Cantley says some kids learn by doing, some by visuals, and some by listening. She says its her job to find a way to reach them all.
During a recent lesson on the Holocaust, she provided narration to a video. In Cantley’s class, students no longer find learning limited to what they can write down with a pen or pencil.
Take Quinton Phillips, for example. He may have trouble pronouncing foreign language terms, but he knows what they mean. Putting the terms on the wall and asking him about them, Phillips can point them out with a stick. "Which word means the school you graduated from?" asks Cantley. "Alma Mater," Phillips quickly points out.
Cantley also finds ways to tailor lessons toward each students talents. "I have one in here that’s a fisher and a hunter… if I give him a writing prompt about fishing and hunting he’s fine. Give him a writing prompt about a social issue he doesn’t care about it."

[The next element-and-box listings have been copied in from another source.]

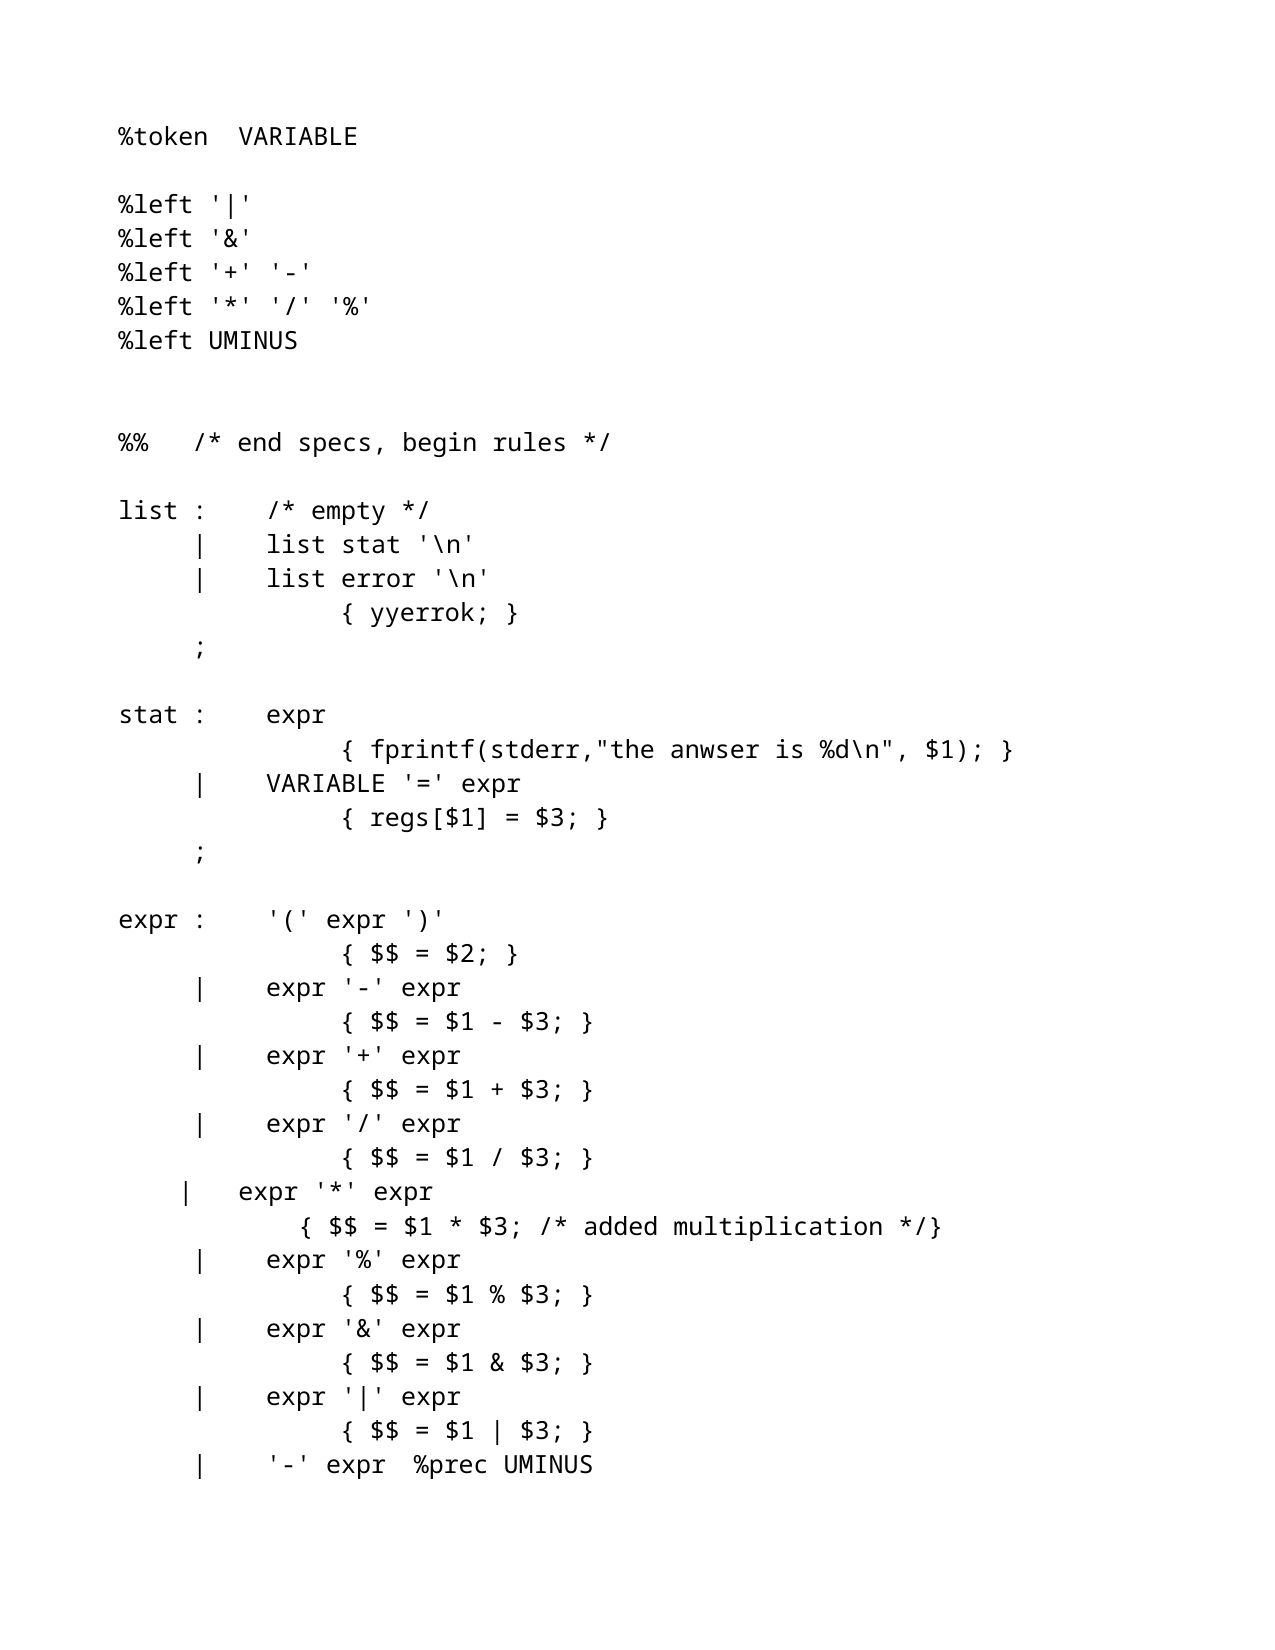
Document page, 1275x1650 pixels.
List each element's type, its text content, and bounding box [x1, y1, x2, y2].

text | expr '-' expr [118, 970, 1157, 1004]
text { $$ = $1 | $3; } [118, 1412, 1157, 1447]
text stat : expr [118, 697, 1157, 731]
text ; [118, 629, 1157, 663]
text | list error '\n' [118, 561, 1157, 595]
text %token VARIABLE [118, 118, 1157, 152]
text | list stat '\n' [118, 527, 1157, 561]
text %left '&' [118, 220, 1157, 254]
text { fprintf(stderr,"the anwser is %d\n", $1); } [118, 731, 1157, 765]
text ; [118, 833, 1157, 867]
text expr : '(' expr ')' [118, 902, 1157, 936]
text { regs[$1] = $3; } [118, 799, 1157, 833]
text | '-' expr %prec UMINUS [118, 1447, 1157, 1481]
text | expr '|' expr [118, 1378, 1157, 1412]
text | VARIABLE '=' expr [118, 765, 1157, 799]
text | expr '%' expr [118, 1242, 1157, 1276]
text { $$ = $2; } [118, 936, 1157, 970]
text | expr '+' expr [118, 1038, 1157, 1072]
text { $$ = $1 + $3; } [118, 1072, 1157, 1106]
text | expr '*' expr [118, 1174, 1157, 1208]
text %left '*' '/' '%' [118, 288, 1157, 322]
text list : /* empty */ [118, 493, 1157, 527]
text %left UMINUS [118, 322, 1157, 357]
text { $$ = $1 % $3; } [118, 1276, 1157, 1310]
text | expr '/' expr [118, 1106, 1157, 1140]
text { yyerrok; } [118, 595, 1157, 629]
text { $$ = $1 - $3; } [118, 1004, 1157, 1038]
text %left '+' '-' [118, 254, 1157, 288]
text { $$ = $1 * $3; /* added multiplication */} [118, 1208, 1157, 1242]
text | expr '&' expr [118, 1310, 1157, 1344]
text { $$ = $1 / $3; } [118, 1140, 1157, 1174]
text %left '|' [118, 186, 1157, 220]
text %% /* end specs, begin rules */ [118, 425, 1157, 459]
text { $$ = $1 & $3; } [118, 1344, 1157, 1378]
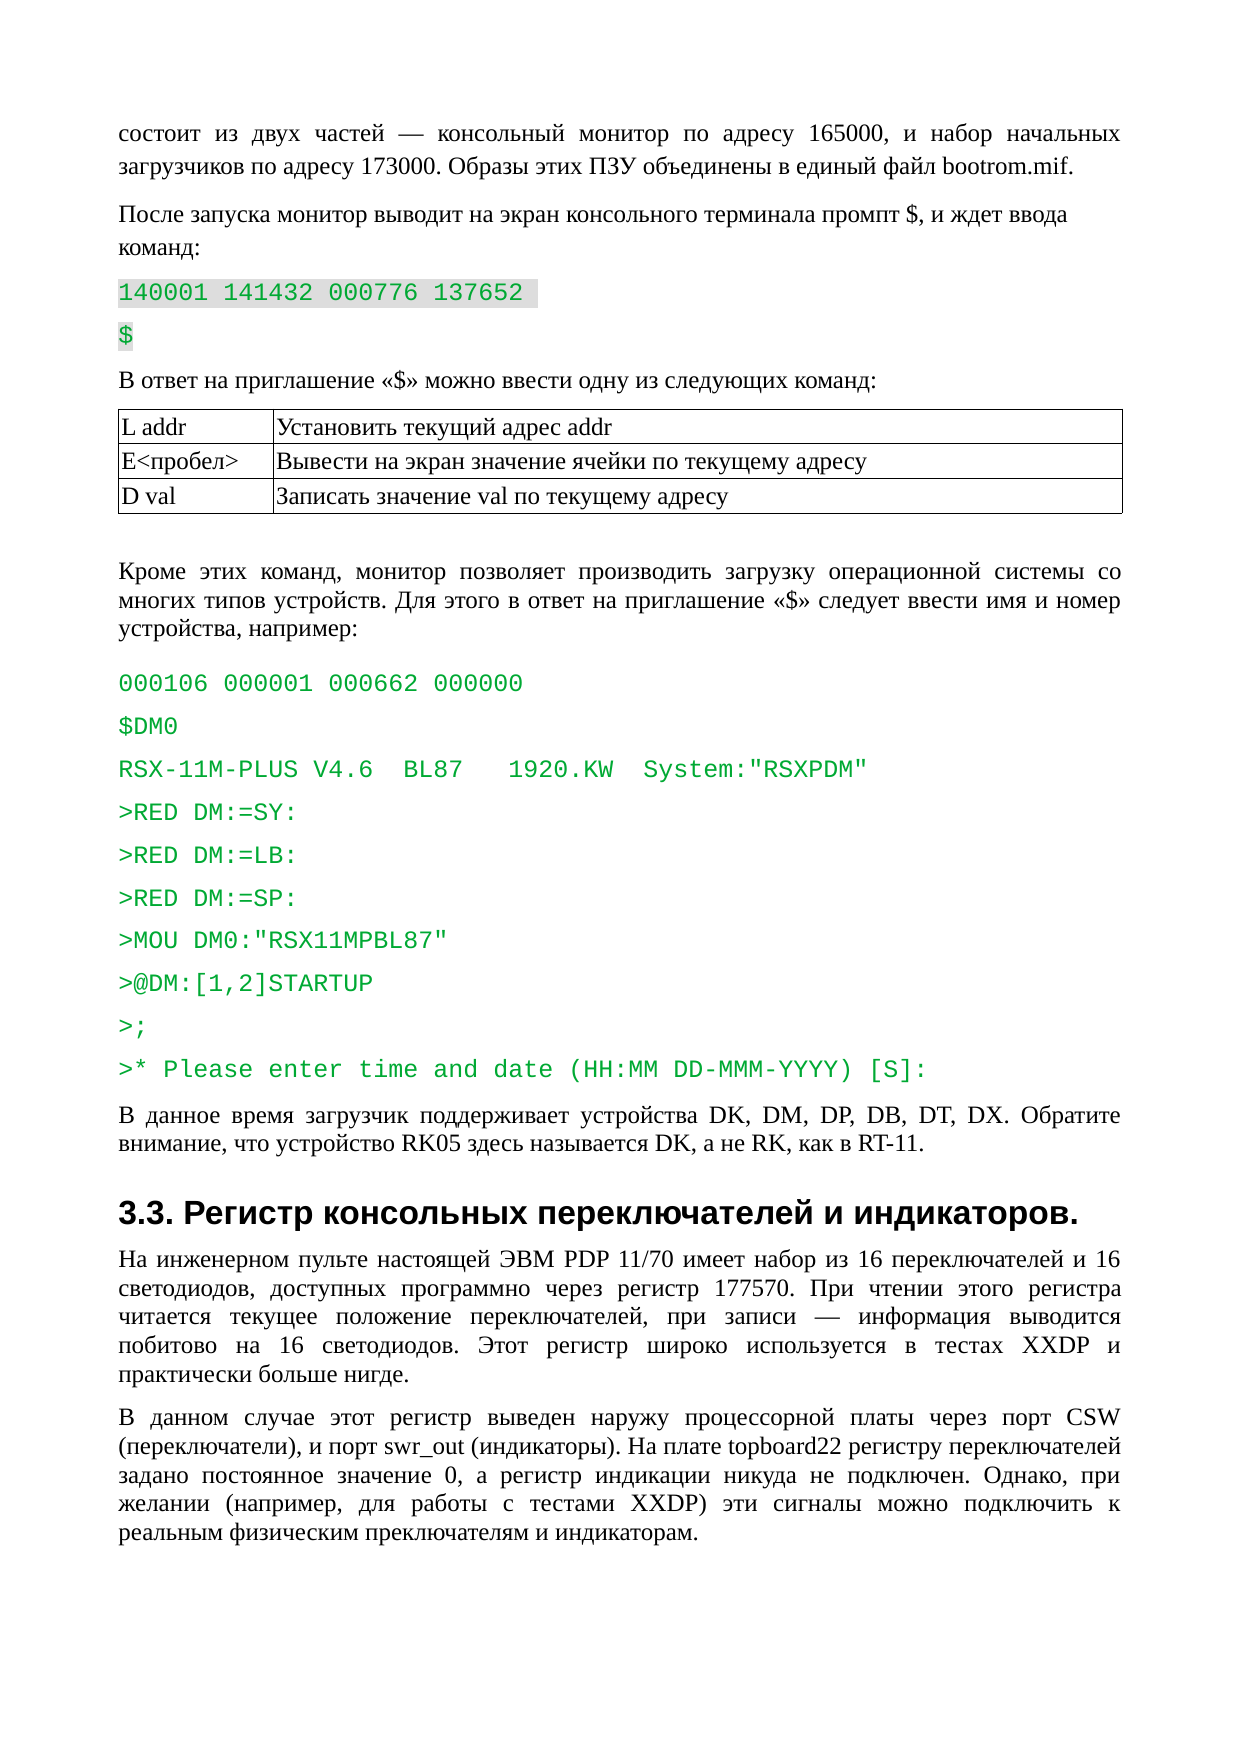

Cantley’s effort and willingness to invest her personal time in her students helps build their confidence, putting them on a path toward graduation. Freshman Rachel Wathson says "she really cares about us doing our best and everything and she really wants us to try hard and everything."
Cantley says "when they leave here, I want to see them out on the streets and say hey, do you have a job? What are you contributing back to the community?" With Cantley’s help, they’ll be able to do just that.
Cantley hopes her story attracts the attention of Toby Keith. Several of her students respond to his music and would like to meet him.